Problem Solving vs Parameter Tuning
When building machine learning models, it is very tempting to spend a lot of time optimizing the models by adjusting/fine-tuning hyper-parameters. Hyper-parameters are the knobs/switches. Hyper-parameter tuning is definitely an important step – as it sometimes gives a few percentage better results (better accuracy, better ROC/AUC, etc.,) over the default settings.
But an inordinate amount of focus is given to this tuning task and to applying multiple modeling techniques (KNNs, random forests, gradient boosting, deep neural nets) – each with its own set of knobs (gamma, learning rate, max depth, epochs, batch size, optimizer etc.,) to adjust. So much time is spent on wringing the last amount of performance that not enough time (i.e., no time at all) spent on revisiting the problem definition and revisiting the data collection. Unfortunately, very true when the model performance is mediocre/average. Instead of revisiting the problem that we are trying to solve, we tend to ‘improve’ the (bad) performance by a few percentage points.
There appears to be a false belief that by using a high population grid search space, the ‘best’ model can be achieved. This is far from the truth. The real best model is achieved by properly defining the problem question, capturing the data elements that inherently affect the outcome and then creating/engineering new features (i.e., variables like BMI that combine height & weight or replacing postal code with median home values or replacing state with unemployment rate etc.,) that are information laden. When the performance metrics are less than ideal, we should revisit the problem definition & data collection – hard tasks. Instead, through inertia (or escapism), a lot of time is spent on tuning/optimizing the model.
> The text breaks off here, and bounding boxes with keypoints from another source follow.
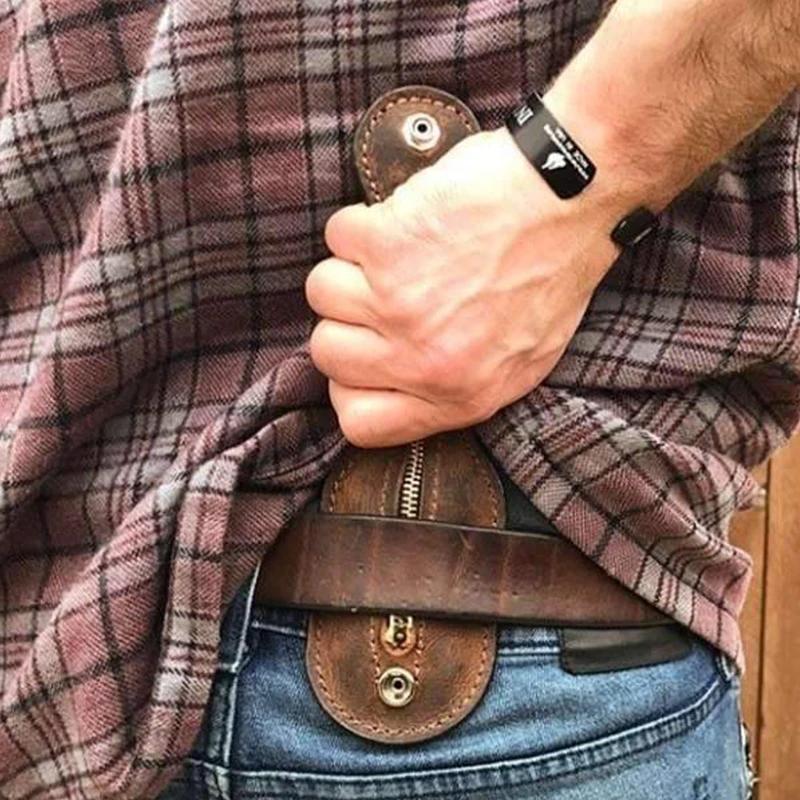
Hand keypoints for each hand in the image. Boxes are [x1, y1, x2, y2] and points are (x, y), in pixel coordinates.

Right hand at [305, 126, 621, 447]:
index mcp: (458, 395)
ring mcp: (399, 303)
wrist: (573, 196)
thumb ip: (456, 387)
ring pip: (321, 292)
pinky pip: (337, 236)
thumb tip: (398, 387)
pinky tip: (407, 219)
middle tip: (385, 292)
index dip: (353, 388)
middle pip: (327, 354)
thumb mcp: (522, 361)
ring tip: (399, 253)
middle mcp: (422, 359)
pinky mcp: (387, 245)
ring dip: (353, 265)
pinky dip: (365, 220)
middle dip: (348, 319)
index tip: (367, 358)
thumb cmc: (553, 273)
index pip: (360, 424)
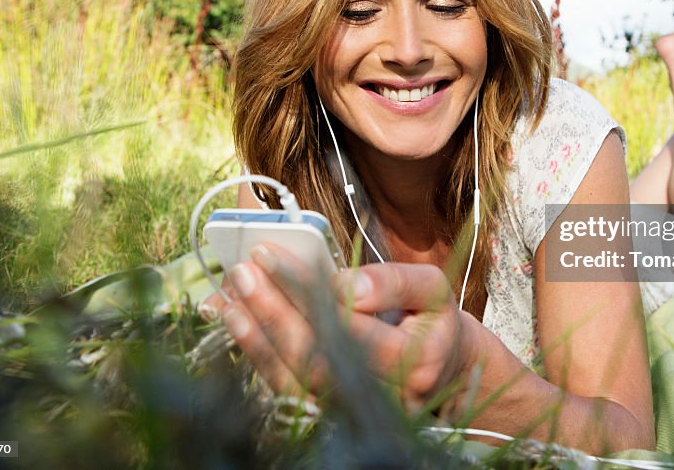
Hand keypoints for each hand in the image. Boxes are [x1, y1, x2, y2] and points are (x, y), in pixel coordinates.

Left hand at [203, 243, 480, 412]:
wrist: (444, 370)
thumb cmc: (433, 321)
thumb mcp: (431, 288)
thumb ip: (394, 282)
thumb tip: (345, 284)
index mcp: (417, 361)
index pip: (350, 325)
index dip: (306, 291)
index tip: (269, 255)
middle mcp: (386, 398)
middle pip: (316, 359)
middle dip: (272, 313)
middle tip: (242, 273)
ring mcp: (358, 415)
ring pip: (296, 383)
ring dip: (256, 339)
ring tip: (229, 298)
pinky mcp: (334, 418)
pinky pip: (288, 392)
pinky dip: (258, 358)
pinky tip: (238, 325)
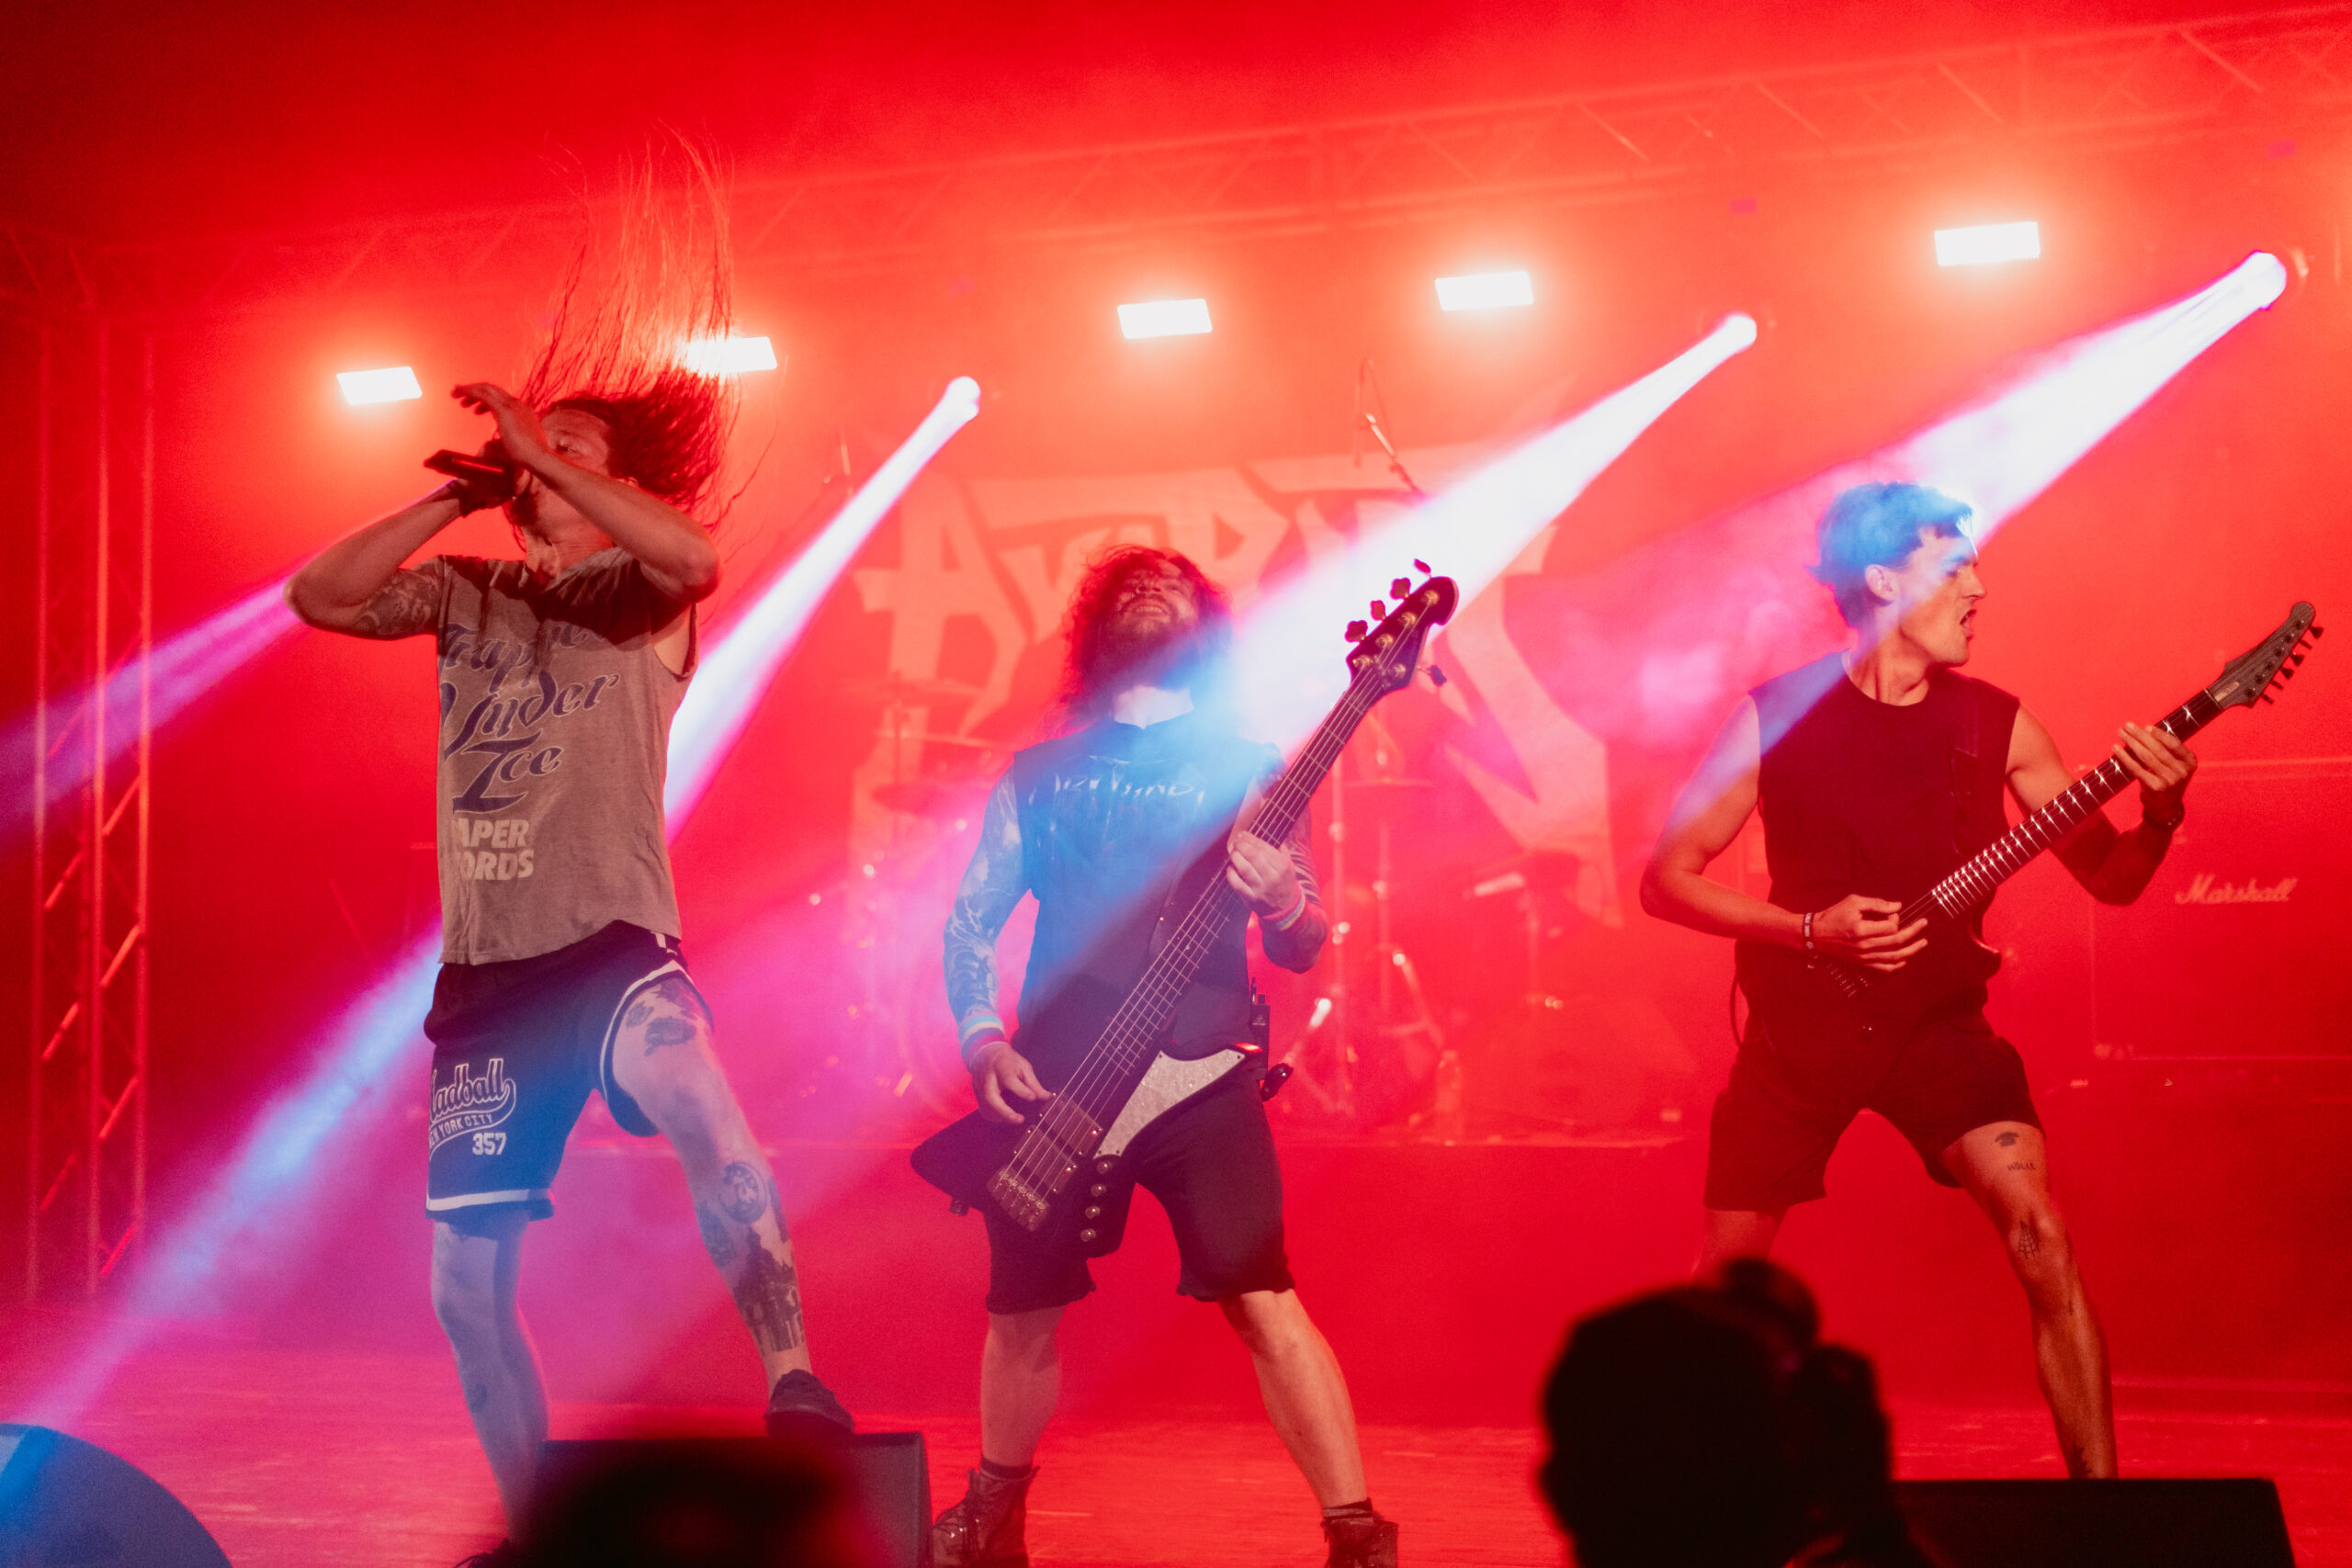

It always helps to remember when in doubt:
“>” – More important than
Problem definition > data identification > feature creation > modeling technique > hyper-parameter tuning
Finally, when current model performance is mediocre, we must recall Tukey's words: "The combination of some data and an aching desire for an answer does not ensure that a reasonable answer can be extracted from a given body of data".
So, focus on getting better data and more info-rich predictors. Good luck!